▸ **WHAT YOU ARE ASKED TO DO**:
Give back every record below word for word, with the pictures omitted.

▸ **TASK INPUT**:
◇ ◇ ◇

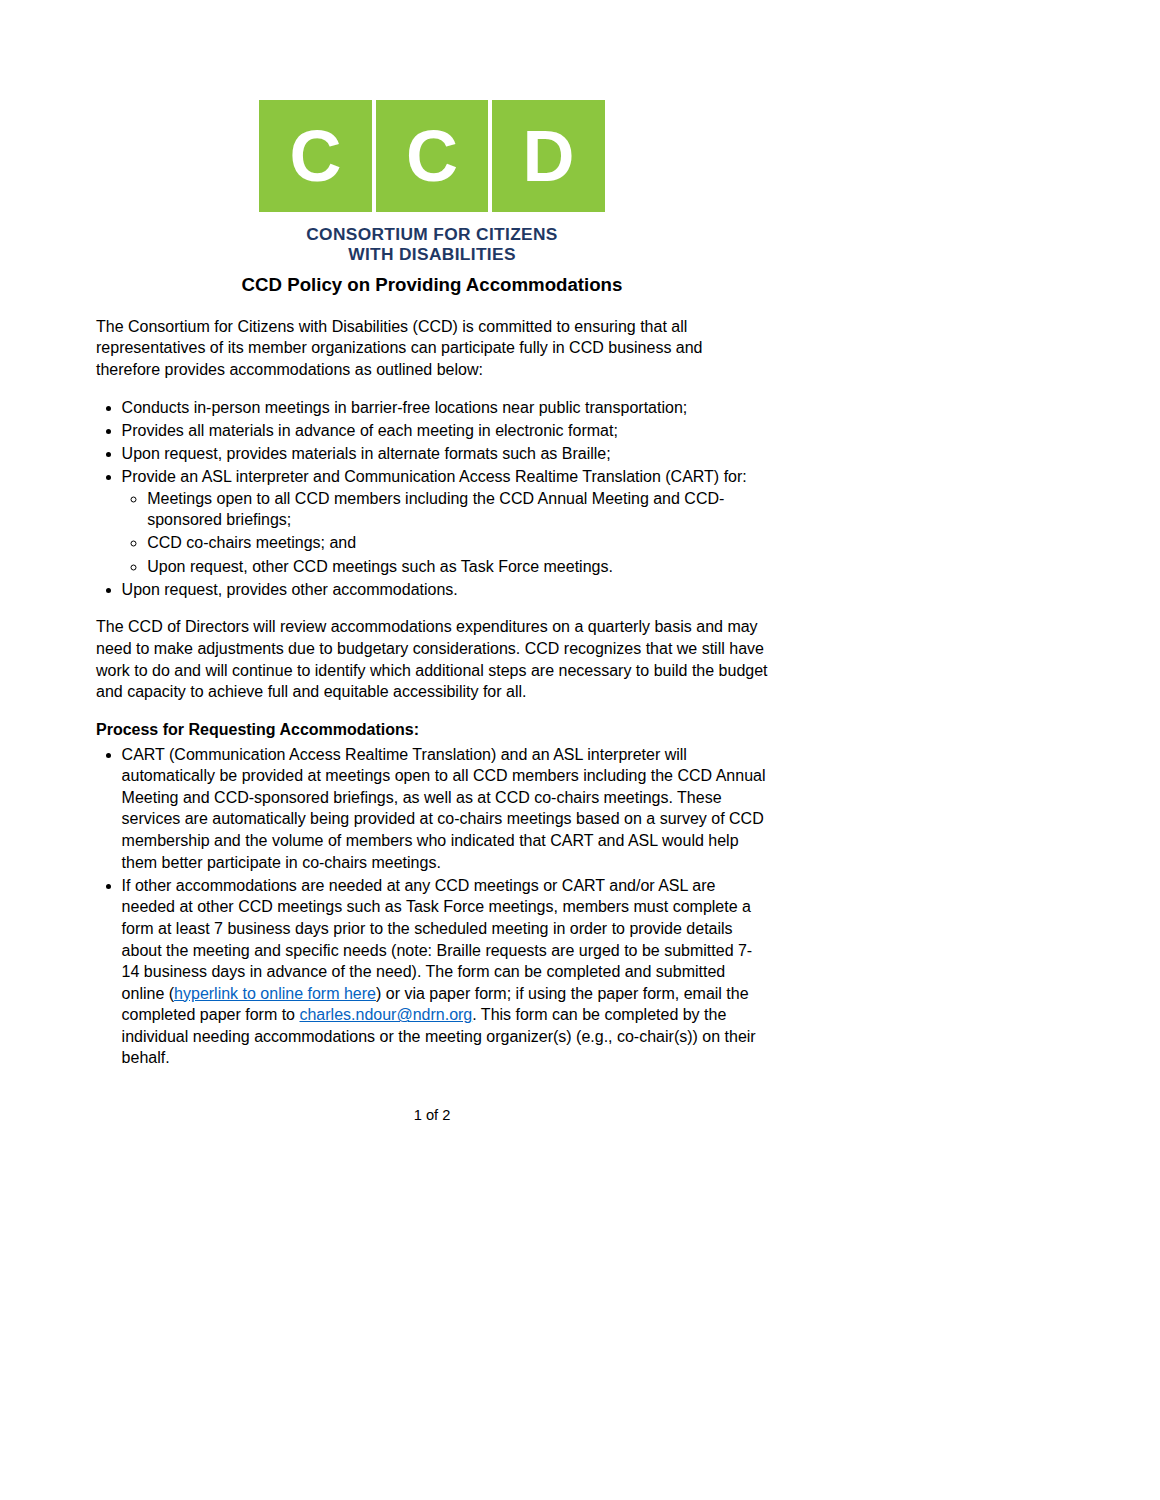| C | C | D |
CONSORTIUM FOR CITIZENS
WITH DISABILITIES
CCD Policy on Providing Accommodations
The Consortium for Citizens with Disabilities (CCD) is committed to ensuring that all representatives of its member organizations can participate fully in CCD business and therefore provides accommodations as outlined below:
Conducts in-person meetings in barrier-free locations near public transportation;
Provides all materials in advance of each meeting in electronic format;
Upon request, provides materials in alternate formats such as Braille;
Provide an ASL interpreter and Communication Access Realtime Translation (CART) for:
Meetings open to all CCD members including the CCD Annual Meeting and CCD-sponsored briefings;
CCD co-chairs meetings; and
Upon request, other CCD meetings such as Task Force meetings.
Upon request, provides other accommodations.
The CCD of Directors will review accommodations expenditures on a quarterly basis and may need to make adjustments due to budgetary considerations. CCD recognizes that we still have work to do and will continue to identify which additional steps are necessary to build the budget and capacity to achieve full and equitable accessibility for all.
Process for Requesting Accommodations:
CART (Communication Access Realtime Translation) and an ASL interpreter will automatically be provided at meetings open to all CCD members including the CCD Annual Meeting and CCD-sponsored briefings, as well as at CCD co-chairs meetings. These services are automatically being provided at co-chairs meetings based on a survey of CCD membership and the volume of members who indicated that CART and ASL would help them better participate in co-chairs meetings.
If other accommodations are needed at any CCD meetings or CART and/or ASL are needed at other CCD meetings such as Task Force meetings, members must complete a form at least 7 business days prior to the scheduled meeting in order to provide details about the meeting and specific needs (note: Braille requests are urged to be submitted 7-14 business days in advance of the need). The form can be completed and submitted online (hyperlink to online form here) or via paper form; if using the paper form, email the completed paper form to charles.ndour@ndrn.org. This form can be completed by the individual needing accommodations or the meeting organizer(s) (e.g., co-chair(s)) on their behalf.
1 of 2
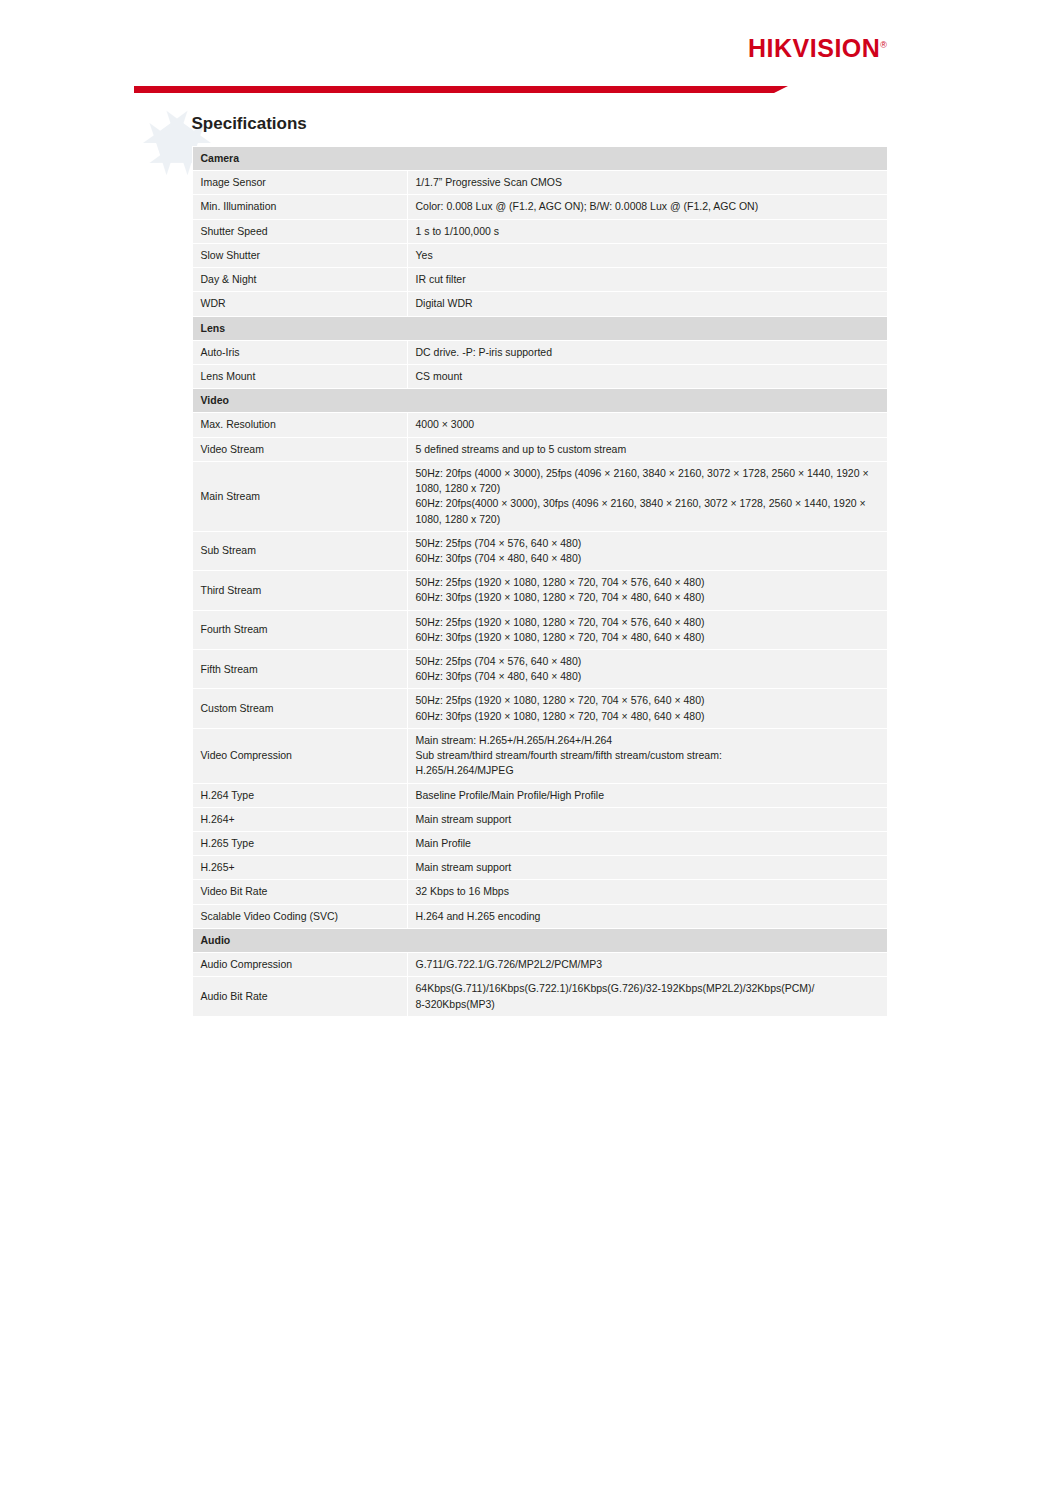HIKVISION®
Specifications
| Camera |
| Image Sensor | 1/1.7” Progressive Scan CMOS |
| Min. Illumination | Color: 0.008 Lux @ (F1.2, AGC ON); B/W: 0.0008 Lux @ (F1.2, AGC ON) |
| Shutter Speed | 1 s to 1/100,000 s |
| Slow Shutter | Yes |
| Day & Night | IR cut filter |
| WDR | Digital WDR |
| Lens |
| Auto-Iris | DC drive. -P: P-iris supported |
| Lens Mount | CS mount |
| Video |
| Max. Resolution | 4000 × 3000 |
| Video Stream | 5 defined streams and up to 5 custom stream |
| Main Stream | 50Hz: 20fps (4000 × 3000), 25fps (4096 × 2160, 3840 × 2160, 3072 × 1728, 2560 × 1440, 1920 × 1080, 1280 x 720) 60Hz: 20fps(4000 × 3000), 30fps (4096 × 2160, 3840 × 2160, 3072 × 1728, 2560 × 1440, 1920 × 1080, 1280 x 720) |
| Sub Stream | 50Hz: 25fps (704 × 576, 640 × 480) 60Hz: 30fps (704 × 480, 640 × 480) |
| Third Stream | 50Hz: 25fps (1920 × 1080, 1280 × 720, 704 × 576, 640 × 480) 60Hz: 30fps (1920 × 1080, 1280 × 720, 704 × 480, 640 × 480) |
| Fourth Stream | 50Hz: 25fps (1920 × 1080, 1280 × 720, 704 × 576, 640 × 480) 60Hz: 30fps (1920 × 1080, 1280 × 720, 704 × 480, 640 × 480) |
| Fifth Stream | 50Hz: 25fps (704 × 576, 640 × 480) 60Hz: 30fps (704 × 480, 640 × 480) |
| Custom Stream | 50Hz: 25fps (1920 × 1080, 1280 × 720, 704 × 576, 640 × 480) 60Hz: 30fps (1920 × 1080, 1280 × 720, 704 × 480, 640 × 480) |
| Video Compression | Main stream: H.265+/H.265/H.264+/H.264 Sub stream/third stream/fourth stream/fifth stream/custom stream: H.265/H.264/MJPEG |
| H.264 Type | Baseline Profile/Main Profile/High Profile |
| H.264+ | Main stream support |
| H.265 Type | Main Profile |
| H.265+ | Main stream support |
| Video Bit Rate | 32 Kbps to 16 Mbps |
| Scalable Video Coding (SVC) | H.264 and H.265 encoding |
| Audio |
| Audio Compression | G.711/G.722.1/G.726/MP2L2/PCM/MP3 |
| Audio Bit Rate | 64Kbps(G.711)/16Kbps(G.722.1)/16Kbps(G.726)/32-192Kbps(MP2L2)/32Kbps(PCM)/ 8-320Kbps(MP3) |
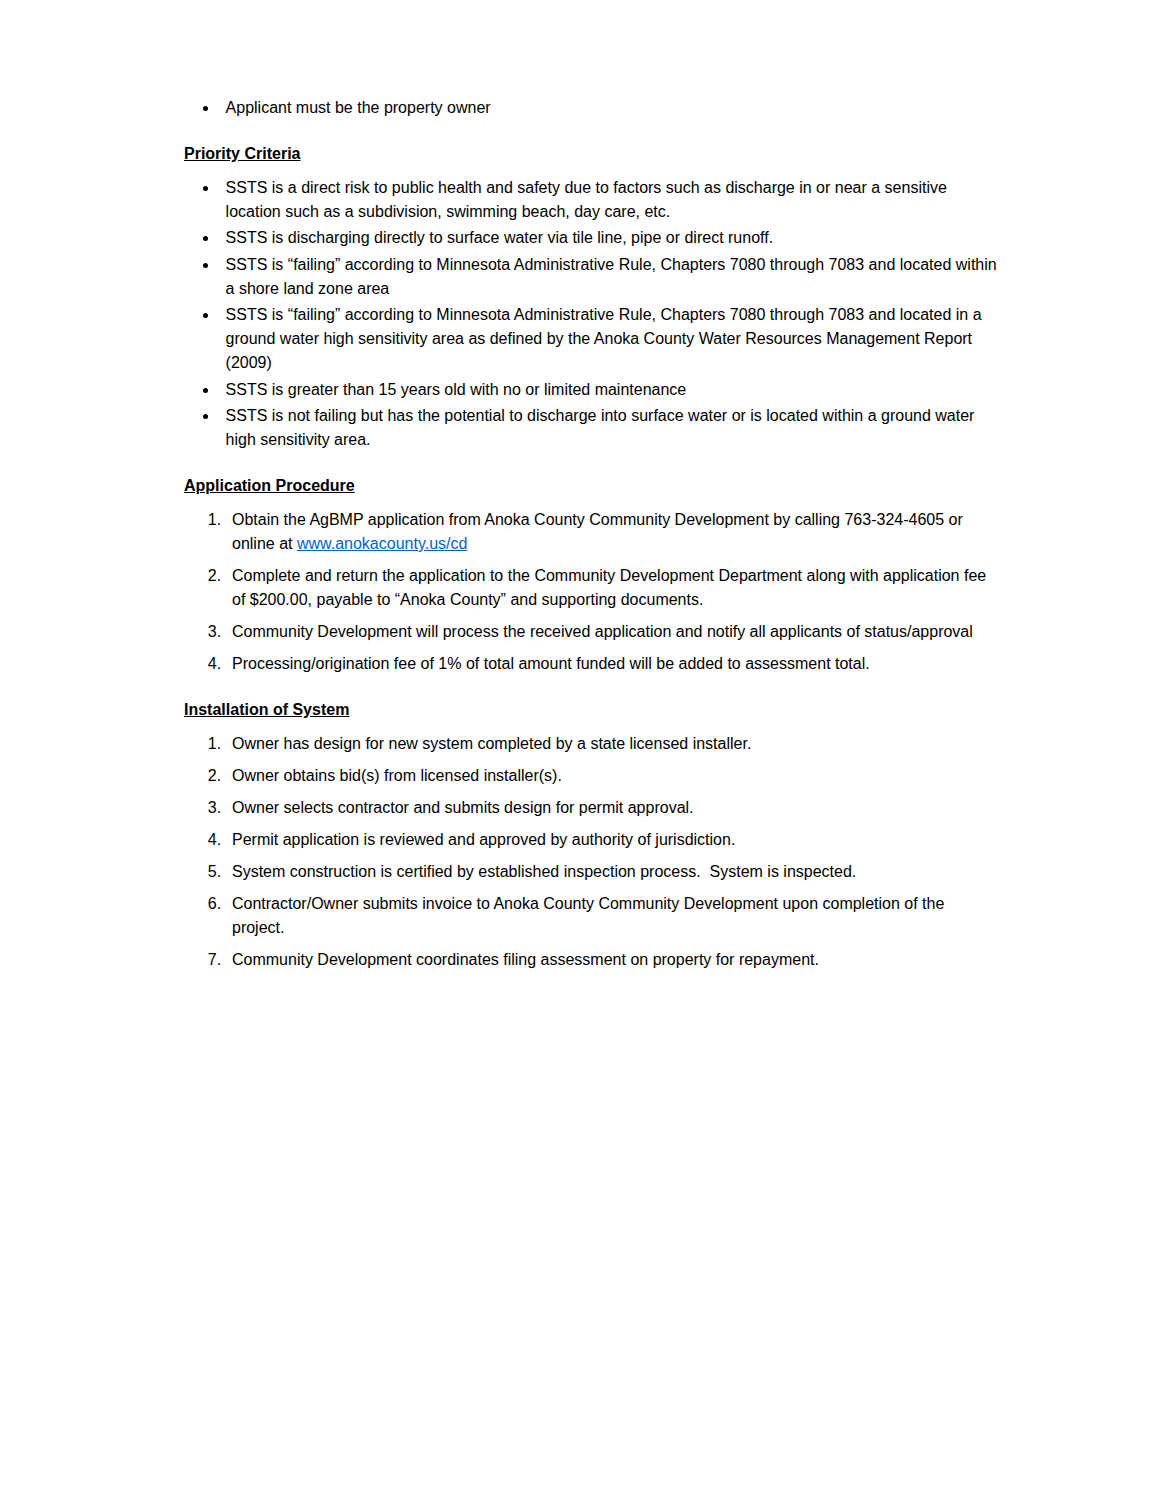Applicant must be the property owner
Priority Criteria
SSTS is a direct risk to public health and safety due to factors such as discharge in or near a sensitive location such as a subdivision, swimming beach, day care, etc.
SSTS is discharging directly to surface water via tile line, pipe or direct runoff.
SSTS is “failing” according to Minnesota Administrative Rule, Chapters 7080 through 7083 and located within a shore land zone area
SSTS is “failing” according to Minnesota Administrative Rule, Chapters 7080 through 7083 and located in a ground water high sensitivity area as defined by the Anoka County Water Resources Management Report (2009)
SSTS is greater than 15 years old with no or limited maintenance
SSTS is not failing but has the potential to discharge into surface water or is located within a ground water high sensitivity area.
Application Procedure
Obtain the AgBMP application from Anoka County Community Development by calling 763-324-4605 or online at www.anokacounty.us/cd
Complete and return the application to the Community Development Department along with application fee of $200.00, payable to “Anoka County” and supporting documents.
Community Development will process the received application and notify all applicants of status/approval
Processing/origination fee of 1% of total amount funded will be added to assessment total.
Installation of System
Owner has design for new system completed by a state licensed installer.
Owner obtains bid(s) from licensed installer(s).
Owner selects contractor and submits design for permit approval.
Permit application is reviewed and approved by authority of jurisdiction.
System construction is certified by established inspection process. System is inspected.
Contractor/Owner submits invoice to Anoka County Community Development upon completion of the project.
Community Development coordinates filing assessment on property for repayment.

◇ ◇ ◇

▸ **TASK RESPONSE**:
| C | C | D |
CONSORTIUM FOR CITIZENS
WITH DISABILITIES
CCD Policy on Providing Accommodations
The Consortium for Citizens with Disabilities (CCD) is committed to ensuring that all representatives of its member organizations can participate fully in CCD business and therefore provides accommodations as outlined below:
Conducts in-person meetings in barrier-free locations near public transportation;
Provides all materials in advance of each meeting in electronic format;
Upon request, provides materials in alternate formats such as Braille;
Provide an ASL interpreter and Communication Access Realtime Translation (CART) for:
Meetings open to all CCD members including the CCD Annual Meeting and CCD-sponsored briefings;
CCD co-chairs meetings; and
Upon request, other CCD meetings such as Task Force meetings.
Upon request, provides other accommodations.
The CCD of Directors will review accommodations expenditures on a quarterly basis and may need to make adjustments due to budgetary considerations. CCD recognizes that we still have work to do and will continue to identify which additional steps are necessary to build the budget and capacity to achieve full and equitable accessibility for all.
Process for Requesting Accommodations:
CART (Communication Access Realtime Translation) and an ASL interpreter will automatically be provided at meetings open to all CCD members including the CCD Annual Meeting and CCD-sponsored briefings, as well as at CCD co-chairs meetings. These services are automatically being provided at co-chairs meetings based on a survey of CCD membership and the volume of members who indicated that CART and ASL would help them better participate in co-chairs meetings.
If other accommodations are needed at any CCD meetings or CART and/or ASL are needed at other CCD meetings such as Task Force meetings, members must complete a form at least 7 business days prior to the scheduled meeting in order to provide details about the meeting and specific needs (note: Braille requests are urged to be submitted 7-14 business days in advance of the need). The form can be completed and submitted online (hyperlink to online form here) or via paper form; if using the paper form, email the completed paper form to charles.ndour@ndrn.org. This form can be completed by the individual needing accommodations or the meeting organizer(s) (e.g., co-chair(s)) on their behalf.
1 of 2
HIKVISION®
Specifications
| Camera |
| Image Sensor | 1/1.7” Progressive Scan CMOS |
| Min. Illumination | Color: 0.008 Lux @ (F1.2, AGC ON); B/W: 0.0008 Lux @ (F1.2, AGC ON) |
| Shutter Speed | 1 s to 1/100,000 s |
| Slow Shutter | Yes |
| Day & Night | IR cut filter |
| WDR | Digital WDR |
| Lens |
| Auto-Iris | DC drive. -P: P-iris supported |
| Lens Mount | CS mount |
| Video |
| Max. Resolution | 4000 × 3000 |
| Video Stream | 5 defined streams and up to 5 custom stream |
| Main Stream | 50Hz: 20fps (4000 × 3000), 25fps (4096 × 2160, 3840 × 2160, 3072 × 1728, 2560 × 1440, 1920 × 1080, 1280 x 720) 60Hz: 20fps(4000 × 3000), 30fps (4096 × 2160, 3840 × 2160, 3072 × 1728, 2560 × 1440, 1920 × 1080, 1280 x 720) |
| Sub Stream | 50Hz: 25fps (704 × 576, 640 × 480) 60Hz: 30fps (704 × 480, 640 × 480) |
| Third Stream | 50Hz: 25fps (1920 × 1080, 1280 × 720, 704 × 576, 640 × 480) 60Hz: 30fps (1920 × 1080, 1280 × 720, 704 × 480, 640 × 480) |
| Fourth Stream | 50Hz: 25fps (1920 × 1080, 1280 × 720, 704 × 576, 640 × 480) 60Hz: 30fps (1920 × 1080, 1280 × 720, 704 × 480, 640 × 480) |
| Fifth Stream | 50Hz: 25fps (704 × 576, 640 × 480) 60Hz: 30fps (704 × 480, 640 × 480) |
| Custom Stream | 50Hz: 25fps (1920 × 1080, 1280 × 720, 704 × 576, 640 × 480) 60Hz: 30fps (1920 × 1080, 1280 × 720, 704 × 480, 640 × 480) |
| Video Compression | Main stream: H.265+/H.265/H.264+/H.264 Sub stream/third stream/fourth stream/fifth stream/custom stream: H.265/H.264/MJPEG |
| H.264 Type | Baseline Profile/Main Profile/High Profile |
| H.264+ | Main stream support |
| H.265 Type | Main Profile |
| H.265+ | Main stream support |
| Video Bit Rate | 32 Kbps to 16 Mbps |
| Scalable Video Coding (SVC) | H.264 and H.265 encoding |
| Audio |
| Audio Compression | G.711/G.722.1/G.726/MP2L2/PCM/MP3 |
| Audio Bit Rate | 64Kbps(G.711)/16Kbps(G.722.1)/16Kbps(G.726)/32-192Kbps(MP2L2)/32Kbps(PCM)/ 8-320Kbps(MP3) |
Applicant must be the property owner
Priority Criteria
SSTS is a direct risk to public health and safety due to factors such as discharge in or near a sensitive location such as a subdivision, swimming beach, day care, etc.
SSTS is discharging directly to surface water via tile line, pipe or direct runoff.
SSTS is “failing” according to Minnesota Administrative Rule, Chapters 7080 through 7083 and located within a shore land zone area
SSTS is “failing” according to Minnesota Administrative Rule, Chapters 7080 through 7083 and located in a ground water high sensitivity area as defined by the Anoka County Water Resources Management Report (2009)
SSTS is greater than 15 years old with no or limited maintenance
SSTS is not failing but has the potential to discharge into surface water or is located within a ground water high sensitivity area.
Application Procedure
Obtain the AgBMP application from Anoka County Community Development by calling 763-324-4605 or online at www.anokacounty.us/cd
Complete and return the application to the Community Development Department along with application fee of $200.00, payable to “Anoka County” and supporting documents.
Community Development will process the received application and notify all applicants of status/approval
Processing/origination fee of 1% of total amount funded will be added to assessment total.
Installation of System
Owner has design for new system completed by a state licensed installer.
Owner obtains bid(s) from licensed installer(s).
Owner selects contractor and submits design for permit approval.
Permit application is reviewed and approved by authority of jurisdiction.
System construction is certified by established inspection process. System is inspected.
Contractor/Owner submits invoice to Anoka County Community Development upon completion of the project.
Community Development coordinates filing assessment on property for repayment.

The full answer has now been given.